Smiling With No Teeth
Canberra, Australia, is about the last place you’d expect a cutting-edge neo-soul artist to emerge from. It makes more sense when you learn that Owusu immigrated from Ghana at the age of 2. A surprising formative influence for Owusu was the Xbox game Jet Set Radio Future; Owusu played the game, with a pirate radio soundtrack of noise rock, future funk and rave, as a 5-year old.
Owusu has already enjoyed success with singles ‘WUTD’ and ‘Sideways’, but Smiling With No Teeth is his debut record. He went into the studio with a disparate bunch of well-known Australian musicians, like guitarist Kirin J. Callinan who’s prominent on stand-out track ‘Drown’.

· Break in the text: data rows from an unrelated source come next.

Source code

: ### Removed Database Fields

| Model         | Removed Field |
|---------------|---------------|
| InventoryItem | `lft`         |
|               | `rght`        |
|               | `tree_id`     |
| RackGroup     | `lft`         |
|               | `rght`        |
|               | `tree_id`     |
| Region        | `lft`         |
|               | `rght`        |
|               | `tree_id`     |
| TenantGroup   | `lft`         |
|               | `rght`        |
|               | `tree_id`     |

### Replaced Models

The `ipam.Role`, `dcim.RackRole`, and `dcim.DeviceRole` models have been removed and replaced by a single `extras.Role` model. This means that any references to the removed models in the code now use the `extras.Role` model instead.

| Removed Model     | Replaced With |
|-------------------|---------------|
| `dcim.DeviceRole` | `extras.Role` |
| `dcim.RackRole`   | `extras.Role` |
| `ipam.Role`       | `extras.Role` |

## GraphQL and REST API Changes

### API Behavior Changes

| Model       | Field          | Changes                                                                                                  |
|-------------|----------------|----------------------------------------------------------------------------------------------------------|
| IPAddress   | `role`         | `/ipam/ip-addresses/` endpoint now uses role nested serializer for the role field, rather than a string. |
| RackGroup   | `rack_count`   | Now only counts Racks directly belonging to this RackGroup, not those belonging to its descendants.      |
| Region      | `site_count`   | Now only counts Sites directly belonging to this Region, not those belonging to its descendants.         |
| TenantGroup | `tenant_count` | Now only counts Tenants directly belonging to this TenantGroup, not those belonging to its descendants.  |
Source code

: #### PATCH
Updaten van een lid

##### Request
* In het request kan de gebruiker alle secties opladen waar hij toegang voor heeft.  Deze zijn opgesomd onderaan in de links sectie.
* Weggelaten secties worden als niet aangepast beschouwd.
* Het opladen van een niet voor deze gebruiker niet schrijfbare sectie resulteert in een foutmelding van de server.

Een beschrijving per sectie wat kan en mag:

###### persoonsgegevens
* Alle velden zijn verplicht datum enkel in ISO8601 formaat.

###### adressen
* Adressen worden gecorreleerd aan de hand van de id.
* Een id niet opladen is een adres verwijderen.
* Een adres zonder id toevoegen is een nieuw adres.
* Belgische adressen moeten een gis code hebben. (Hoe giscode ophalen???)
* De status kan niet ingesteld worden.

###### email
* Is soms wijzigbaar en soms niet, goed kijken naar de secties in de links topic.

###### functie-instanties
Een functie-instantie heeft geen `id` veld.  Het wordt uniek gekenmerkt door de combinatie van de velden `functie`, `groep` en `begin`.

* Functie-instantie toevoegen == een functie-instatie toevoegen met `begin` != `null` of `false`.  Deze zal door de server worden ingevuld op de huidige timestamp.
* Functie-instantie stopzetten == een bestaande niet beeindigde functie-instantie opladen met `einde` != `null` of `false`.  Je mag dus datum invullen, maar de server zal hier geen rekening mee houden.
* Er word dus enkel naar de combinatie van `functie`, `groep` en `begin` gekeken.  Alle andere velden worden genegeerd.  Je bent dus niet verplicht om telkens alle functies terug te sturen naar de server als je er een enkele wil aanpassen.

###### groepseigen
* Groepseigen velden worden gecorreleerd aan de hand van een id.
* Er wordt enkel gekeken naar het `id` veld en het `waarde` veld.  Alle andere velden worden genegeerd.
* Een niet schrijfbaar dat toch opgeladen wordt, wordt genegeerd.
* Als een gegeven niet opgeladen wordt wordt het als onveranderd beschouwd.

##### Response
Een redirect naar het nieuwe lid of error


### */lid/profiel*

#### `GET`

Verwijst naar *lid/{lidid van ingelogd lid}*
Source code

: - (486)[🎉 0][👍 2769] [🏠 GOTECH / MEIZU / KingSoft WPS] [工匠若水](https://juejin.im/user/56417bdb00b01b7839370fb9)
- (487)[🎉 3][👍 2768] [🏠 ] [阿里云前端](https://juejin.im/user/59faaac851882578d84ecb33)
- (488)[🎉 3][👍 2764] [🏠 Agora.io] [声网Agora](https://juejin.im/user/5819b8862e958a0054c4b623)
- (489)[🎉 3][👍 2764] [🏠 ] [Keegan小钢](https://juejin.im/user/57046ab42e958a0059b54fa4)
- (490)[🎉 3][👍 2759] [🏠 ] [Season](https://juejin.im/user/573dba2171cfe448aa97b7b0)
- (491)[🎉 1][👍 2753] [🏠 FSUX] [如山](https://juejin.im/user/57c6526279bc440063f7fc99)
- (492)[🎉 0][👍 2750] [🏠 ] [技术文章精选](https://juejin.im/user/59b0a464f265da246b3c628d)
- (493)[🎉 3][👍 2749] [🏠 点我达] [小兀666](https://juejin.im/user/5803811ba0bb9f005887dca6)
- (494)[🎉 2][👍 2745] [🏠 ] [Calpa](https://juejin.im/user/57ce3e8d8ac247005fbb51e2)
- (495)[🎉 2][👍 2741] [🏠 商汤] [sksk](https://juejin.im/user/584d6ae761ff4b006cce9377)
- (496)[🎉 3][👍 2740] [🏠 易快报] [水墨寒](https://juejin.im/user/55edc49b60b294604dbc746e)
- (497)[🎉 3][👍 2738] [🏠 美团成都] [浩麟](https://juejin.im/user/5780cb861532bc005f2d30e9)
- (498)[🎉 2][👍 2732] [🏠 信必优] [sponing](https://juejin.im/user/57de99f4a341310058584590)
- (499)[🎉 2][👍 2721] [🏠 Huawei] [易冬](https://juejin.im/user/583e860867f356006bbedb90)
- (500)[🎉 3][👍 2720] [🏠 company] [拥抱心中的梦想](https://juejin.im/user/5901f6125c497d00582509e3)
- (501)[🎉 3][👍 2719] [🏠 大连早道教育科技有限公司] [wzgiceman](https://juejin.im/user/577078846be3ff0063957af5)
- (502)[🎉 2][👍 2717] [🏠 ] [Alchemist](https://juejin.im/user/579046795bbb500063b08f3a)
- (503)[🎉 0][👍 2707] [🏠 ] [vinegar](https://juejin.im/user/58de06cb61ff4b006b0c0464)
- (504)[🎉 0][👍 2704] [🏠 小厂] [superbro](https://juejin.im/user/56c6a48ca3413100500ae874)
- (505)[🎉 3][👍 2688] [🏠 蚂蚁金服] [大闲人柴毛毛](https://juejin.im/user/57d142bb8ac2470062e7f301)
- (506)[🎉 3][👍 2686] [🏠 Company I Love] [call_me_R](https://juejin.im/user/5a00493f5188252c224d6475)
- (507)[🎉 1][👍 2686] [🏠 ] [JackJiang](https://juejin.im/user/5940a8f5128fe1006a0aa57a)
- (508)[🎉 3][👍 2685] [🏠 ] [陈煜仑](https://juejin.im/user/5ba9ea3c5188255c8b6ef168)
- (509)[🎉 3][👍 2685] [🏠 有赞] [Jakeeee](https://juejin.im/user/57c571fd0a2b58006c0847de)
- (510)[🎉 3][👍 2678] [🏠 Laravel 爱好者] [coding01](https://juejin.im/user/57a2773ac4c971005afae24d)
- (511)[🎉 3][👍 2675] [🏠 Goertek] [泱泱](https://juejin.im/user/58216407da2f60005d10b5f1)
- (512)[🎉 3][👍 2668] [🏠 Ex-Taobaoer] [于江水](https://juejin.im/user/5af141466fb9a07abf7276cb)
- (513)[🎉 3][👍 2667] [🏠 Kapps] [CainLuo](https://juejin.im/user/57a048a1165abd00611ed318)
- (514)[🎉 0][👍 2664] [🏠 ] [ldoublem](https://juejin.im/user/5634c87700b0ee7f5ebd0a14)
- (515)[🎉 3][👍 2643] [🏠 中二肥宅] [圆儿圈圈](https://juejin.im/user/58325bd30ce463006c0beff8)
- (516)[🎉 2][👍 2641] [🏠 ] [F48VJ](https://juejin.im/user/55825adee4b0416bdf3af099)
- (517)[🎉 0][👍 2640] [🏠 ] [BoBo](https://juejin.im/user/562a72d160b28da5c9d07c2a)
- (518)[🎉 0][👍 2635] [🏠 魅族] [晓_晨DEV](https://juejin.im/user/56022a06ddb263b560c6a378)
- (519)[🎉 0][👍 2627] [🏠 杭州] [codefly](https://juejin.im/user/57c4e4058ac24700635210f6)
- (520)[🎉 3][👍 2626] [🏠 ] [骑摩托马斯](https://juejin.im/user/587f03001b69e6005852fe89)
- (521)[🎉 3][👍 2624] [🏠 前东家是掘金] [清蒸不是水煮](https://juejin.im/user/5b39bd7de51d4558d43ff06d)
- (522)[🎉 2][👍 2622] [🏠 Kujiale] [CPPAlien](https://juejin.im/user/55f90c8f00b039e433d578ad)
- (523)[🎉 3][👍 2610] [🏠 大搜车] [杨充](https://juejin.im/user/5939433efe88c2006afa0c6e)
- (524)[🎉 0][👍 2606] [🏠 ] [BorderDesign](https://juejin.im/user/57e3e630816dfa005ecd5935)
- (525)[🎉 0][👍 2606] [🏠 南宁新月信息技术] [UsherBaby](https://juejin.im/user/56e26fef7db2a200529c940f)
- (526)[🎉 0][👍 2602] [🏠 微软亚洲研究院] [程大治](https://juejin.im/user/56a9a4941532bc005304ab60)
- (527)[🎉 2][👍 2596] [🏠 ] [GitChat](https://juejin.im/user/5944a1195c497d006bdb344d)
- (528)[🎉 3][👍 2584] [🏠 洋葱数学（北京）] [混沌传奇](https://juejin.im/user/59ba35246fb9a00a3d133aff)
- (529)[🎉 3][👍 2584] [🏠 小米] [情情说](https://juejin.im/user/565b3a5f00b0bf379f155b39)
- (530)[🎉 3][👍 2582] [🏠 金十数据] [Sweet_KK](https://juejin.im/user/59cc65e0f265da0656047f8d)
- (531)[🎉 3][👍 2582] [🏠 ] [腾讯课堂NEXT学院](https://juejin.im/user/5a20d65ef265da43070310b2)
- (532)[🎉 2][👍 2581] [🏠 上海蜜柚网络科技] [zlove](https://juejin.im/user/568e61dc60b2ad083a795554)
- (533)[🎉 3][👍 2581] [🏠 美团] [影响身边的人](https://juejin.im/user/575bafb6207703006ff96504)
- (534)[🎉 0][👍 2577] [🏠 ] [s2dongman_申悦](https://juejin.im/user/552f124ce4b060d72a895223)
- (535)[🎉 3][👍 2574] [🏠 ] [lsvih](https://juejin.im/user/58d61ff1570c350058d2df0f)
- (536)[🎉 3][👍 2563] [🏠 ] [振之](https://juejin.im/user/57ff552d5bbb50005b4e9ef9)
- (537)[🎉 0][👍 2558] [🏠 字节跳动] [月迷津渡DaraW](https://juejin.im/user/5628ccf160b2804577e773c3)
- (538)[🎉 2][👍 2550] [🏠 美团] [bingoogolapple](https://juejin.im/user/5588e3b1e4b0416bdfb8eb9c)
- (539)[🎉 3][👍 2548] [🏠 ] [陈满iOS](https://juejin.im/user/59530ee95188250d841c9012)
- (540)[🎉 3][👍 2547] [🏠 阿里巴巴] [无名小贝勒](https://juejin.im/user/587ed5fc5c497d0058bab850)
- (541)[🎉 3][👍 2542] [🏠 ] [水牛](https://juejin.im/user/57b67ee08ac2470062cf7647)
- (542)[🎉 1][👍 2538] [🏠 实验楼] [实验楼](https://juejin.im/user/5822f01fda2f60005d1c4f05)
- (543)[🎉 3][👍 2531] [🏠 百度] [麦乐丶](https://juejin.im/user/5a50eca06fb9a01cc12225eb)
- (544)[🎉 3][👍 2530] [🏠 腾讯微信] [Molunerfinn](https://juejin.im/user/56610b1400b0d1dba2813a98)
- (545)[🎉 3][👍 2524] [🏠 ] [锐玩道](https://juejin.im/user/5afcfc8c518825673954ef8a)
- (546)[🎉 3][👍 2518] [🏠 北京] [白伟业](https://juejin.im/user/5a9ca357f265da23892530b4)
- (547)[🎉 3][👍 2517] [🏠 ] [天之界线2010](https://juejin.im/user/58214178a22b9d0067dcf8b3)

Owusu’s a multi-faceted artist, able to jump between abrasive rockers like ‘Black Dogs!’ and smooth soul like ”No Looking Back’. As a result, Smiling With No Teeth can be an exhausting listen, even at 54 minutes long. ‘A Song About Fishing’ is startlingly close to a smooth 1980s Van Morrison track, while his African/Australian voice is unique on songs like ‘Whip Cracker/
Sometimes Smiling With No Teeth is easier to admire than enjoy, but Owusu’s a talented guy and I’m interested to hear what he comes up with next.
Jack Ingram, Jon Randall, and Miranda Lambert
The Marfa Tapes
It took me a while to latch onto Miranda Lambert – she’s an excellent songwriter but favours a modern country production sheen. There were hints of a more modest sound on 2016’s acclaimed The Weight of These Wings, but she commits to a simple style on The Marfa Tapes. The Marfa Tapes was recorded around a campfire with two guitars and two microphones, with relaxed dialogue between the songs. Lambert shares the limelight with Jack Ingram and Randall. Both have released records, although Randall in particular is better-known as a songwriter.
It may seem odd that Lambert revisits ‘Tin Man’ from The Weight of These Wings here. But it’s actually the first song that this trio of country artists wrote together, so it makes sense for this project. The Marfa Tapes has a fun and off-the-cuff atmosphere – ‘Am I Right or Amarillo?’ is a particularly goofy song title.
Despite the relaxed atmosphere, the songwriting is often very strong. There are fun singalongs like ‘Homegrown Tomatoes’ and ‘Geraldene’, but also moments of profundity like ‘The Wind’s Just Gonna Blow’. ‘Amazing Grace (West Texas)’ is a perfect closer, warm and spiritual.
I’m expecting Lambert to welcome back the big choruses and overdriven guitars for her next project, but it’s comforting to hear her play an album of warm Texan folk.